Stephen Thomas Spruill
When Thomas' son, Stephen Thomas Spruill (1870-1967), married Miss Mollie Lee Carter (1872-1932) of Sandy Springs in 1889, the Homeplace was presented to them as a wedding gift. Stephen was to live in the Homeplace and farm the land his family had farmed for generations, until his death in 1967. It was Stephen who, in 1905, tore down the original Homeplace because it was infested with termites and rebuilt the Homeplace as we know it today. Throughout the early twentieth century, Stephen acquired land from neighboring farms, and by the time of his death was one of the most prosperous farmers and largest land owners in both Fulton and DeKalb counties. Most of Stephen and Mollie Lee's descendants continue to live in the Dunwoody area.
The Box House
In 1905, Stephen Spruill (1870-1967), Thomas' son tore down the log house built by his grandfather, and using the 1867 addition as an anchor, he then built the "box house." The "box house" consists of the four rooms and a central hallway which runs the length of the house. The hallway and high ceilings (14 ft.) facilitated air circulation during hot Southern summers before air conditioning. With its simple architecture, the Spruill House is a fine example of Southern farmhouses from this period.
The house rests on a brick pier foundation and uses a typical floor joint and wall stud system. The walls are constructed of sawn wood studs, and the roof exhibits a combination of both hip and roof gable roofing. The exterior is composed of mill cut lap-board siding, which may very well have been supplied by the Spruill's Mill in North Fulton County.

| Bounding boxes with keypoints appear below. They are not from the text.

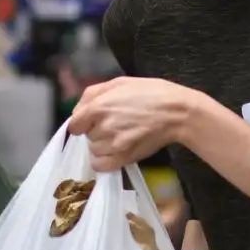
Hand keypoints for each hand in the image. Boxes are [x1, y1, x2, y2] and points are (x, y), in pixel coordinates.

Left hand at [68, 77, 200, 171]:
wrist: (176, 112)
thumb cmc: (150, 93)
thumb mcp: (119, 82)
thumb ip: (92, 94)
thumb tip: (78, 111)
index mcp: (98, 107)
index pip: (74, 125)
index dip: (82, 123)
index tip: (91, 122)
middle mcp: (102, 127)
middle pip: (86, 137)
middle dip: (96, 131)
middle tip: (115, 124)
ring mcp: (113, 144)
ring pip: (94, 151)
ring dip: (103, 146)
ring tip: (120, 136)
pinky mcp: (124, 158)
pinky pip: (101, 166)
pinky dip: (105, 161)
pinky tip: (116, 151)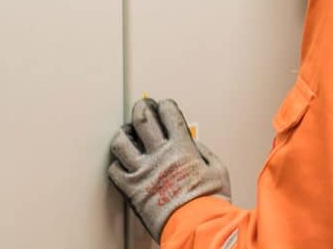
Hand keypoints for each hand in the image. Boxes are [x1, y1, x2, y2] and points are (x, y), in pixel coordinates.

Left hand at [108, 99, 230, 241]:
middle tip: (142, 108)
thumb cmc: (210, 202)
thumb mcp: (218, 169)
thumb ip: (204, 152)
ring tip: (126, 132)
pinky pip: (114, 170)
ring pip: (121, 142)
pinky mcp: (132, 190)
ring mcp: (143, 172)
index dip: (164, 105)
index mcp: (182, 147)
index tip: (164, 105)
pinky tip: (122, 162)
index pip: (168, 113)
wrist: (196, 227)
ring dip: (123, 134)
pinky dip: (116, 164)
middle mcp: (160, 155)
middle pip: (142, 119)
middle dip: (141, 108)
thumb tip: (194, 144)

The front facade has six columns and two pilasters. It features Victorian detailing, such as spindle work and flat jig-saw cut trim, which give the house its special charm. (This trim was added a few years after the house was built, perhaps because woodworking machinery and the growth of the railroad system made precut Victorian detailing more accessible in those years.) The shutters on the front facade can swing open or remain shut. The side and the back proches are informal and less ornate. Similar to the railing currently found on the back porch, the original facade railing was comprised of horizontal strips of lumber.
In 1937, Stephen and his second wife, Ethel Warren Spruill, remodeled and updated the house. During the remodeling, the wall which separated the living room and hallway was removed to make the living room more spacious, and a modern kitchen and bath were installed.
Smokehouse & Seed House
There are two outbuilding still standing along with the house. The smokehouse was built in the 1840s, at the same time as the original log house. Iron hooks, upon which meat was hung to be dried and cured, can still be seen along the smokehouse's walls. The smokehouse is constructed of large round logs similar to those in the original house.
The second outbuilding is a seed house. Here, staple farm supplies, such as corn, wheat, and cotton seed were stored. The seed house was built in the early twentieth century and is made up entirely of mill cut lap-board siding, with no rounded logs.